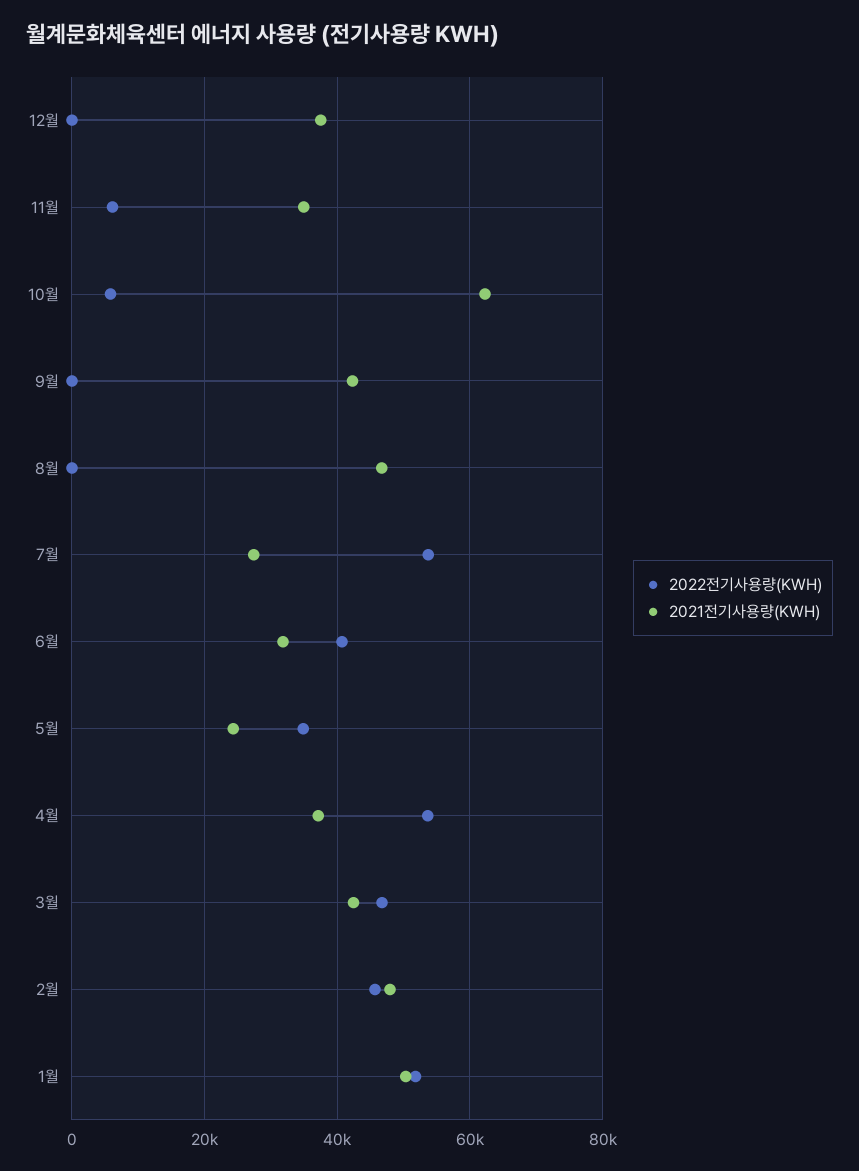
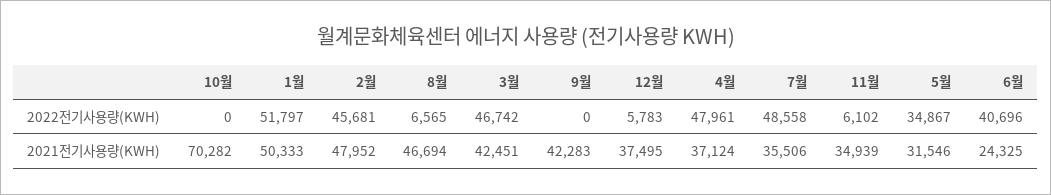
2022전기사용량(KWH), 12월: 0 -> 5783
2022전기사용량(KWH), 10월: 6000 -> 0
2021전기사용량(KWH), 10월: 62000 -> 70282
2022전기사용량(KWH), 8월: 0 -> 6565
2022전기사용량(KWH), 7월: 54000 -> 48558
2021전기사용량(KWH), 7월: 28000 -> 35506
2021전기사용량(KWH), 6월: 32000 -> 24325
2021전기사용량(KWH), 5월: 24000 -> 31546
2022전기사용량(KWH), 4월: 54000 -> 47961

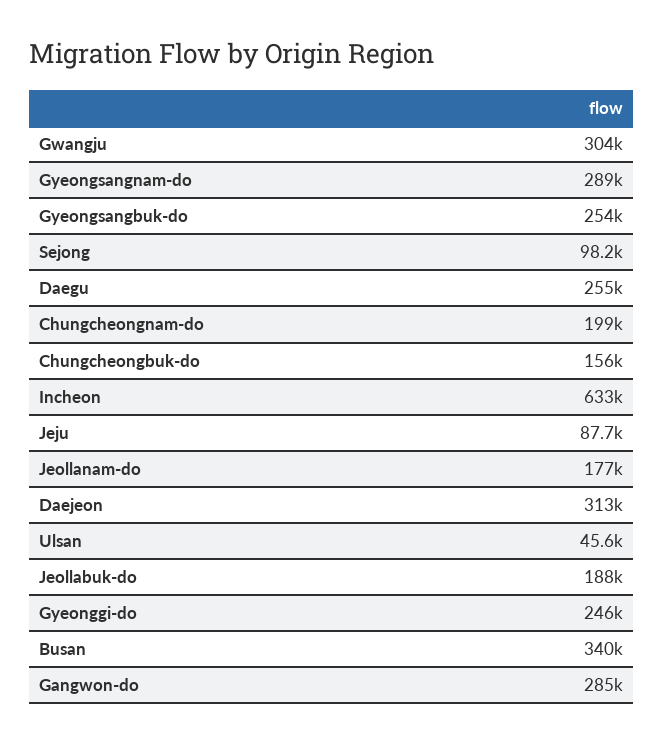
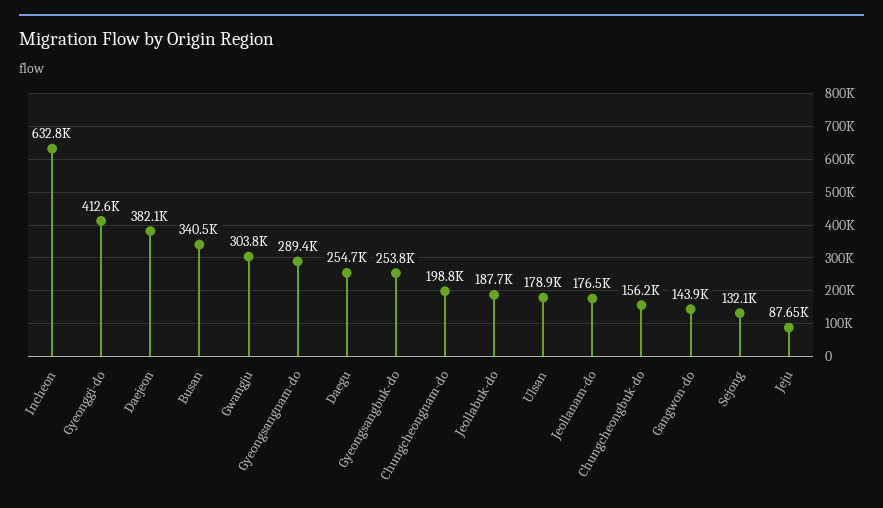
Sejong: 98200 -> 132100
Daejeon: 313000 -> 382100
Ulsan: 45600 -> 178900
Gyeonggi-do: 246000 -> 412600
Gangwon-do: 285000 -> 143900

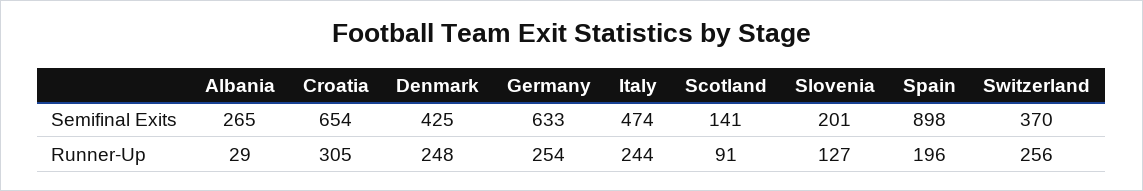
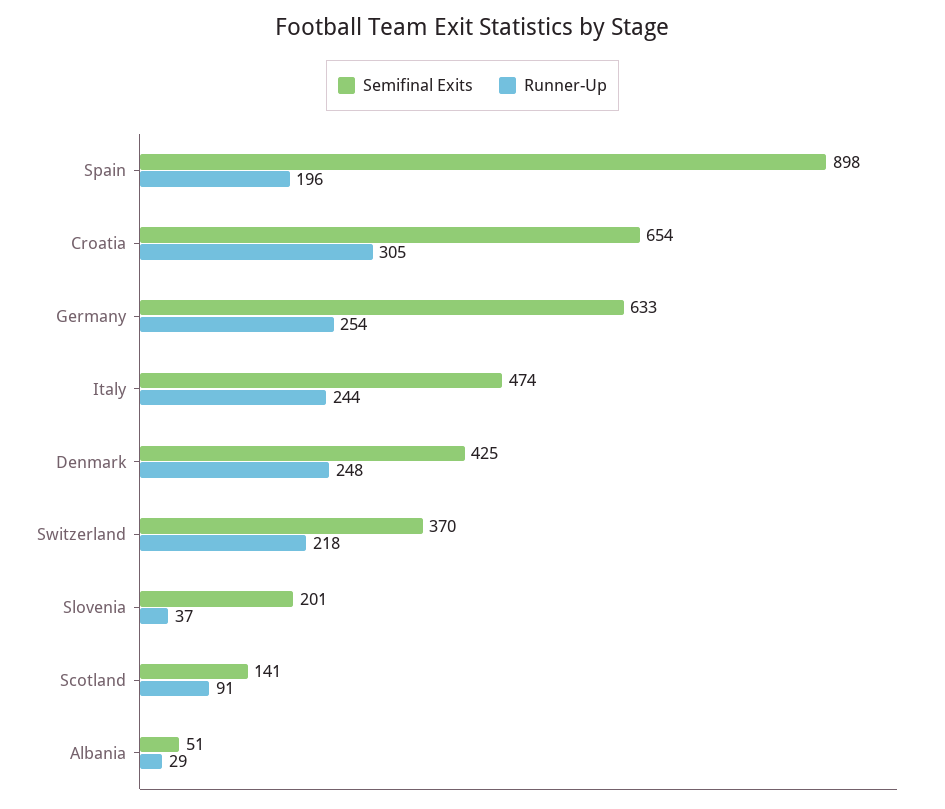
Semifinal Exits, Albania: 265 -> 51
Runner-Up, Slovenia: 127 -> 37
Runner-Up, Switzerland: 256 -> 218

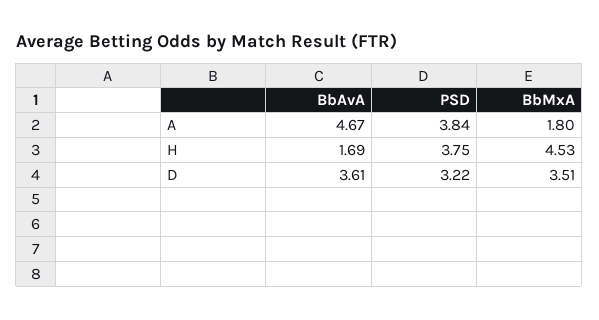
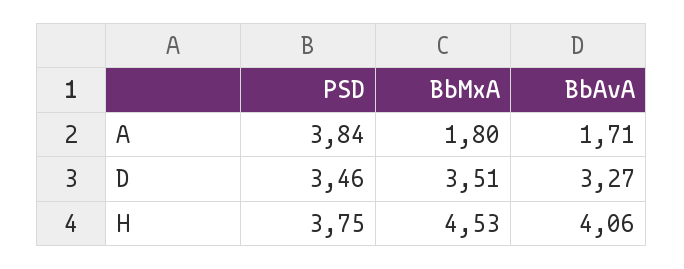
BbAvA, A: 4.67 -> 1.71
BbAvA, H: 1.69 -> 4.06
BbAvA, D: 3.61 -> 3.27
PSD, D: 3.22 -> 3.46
——————————
Full copy, no pictures: write out each line of the data exactly as it stands.

• _Response to the exercise_
2022전기사용량(KWH), 12월: 0 -> 5783
2022전기사용량(KWH), 10월: 6000 -> 0
2021전기사용량(KWH), 10월: 62000 -> 70282
2022전기사용량(KWH), 8월: 0 -> 6565
2022전기사용량(KWH), 7월: 54000 -> 48558
2021전기사용량(KWH), 7월: 28000 -> 35506
2021전기사용량(KWH), 6월: 32000 -> 24325
2021전기사용량(KWH), 5월: 24000 -> 31546
2022전기사용량(KWH), 4월: 54000 -> 47961

Sejong: 98200 -> 132100
Daejeon: 313000 -> 382100
Ulsan: 45600 -> 178900
Gyeonggi-do: 246000 -> 412600
Gangwon-do: 285000 -> 143900

Semifinal Exits, Albania: 265 -> 51
Runner-Up, Slovenia: 127 -> 37
Runner-Up, Switzerland: 256 -> 218

BbAvA, A: 4.67 -> 1.71
BbAvA, H: 1.69 -> 4.06
BbAvA, D: 3.61 -> 3.27
PSD, D: 3.22 -> 3.46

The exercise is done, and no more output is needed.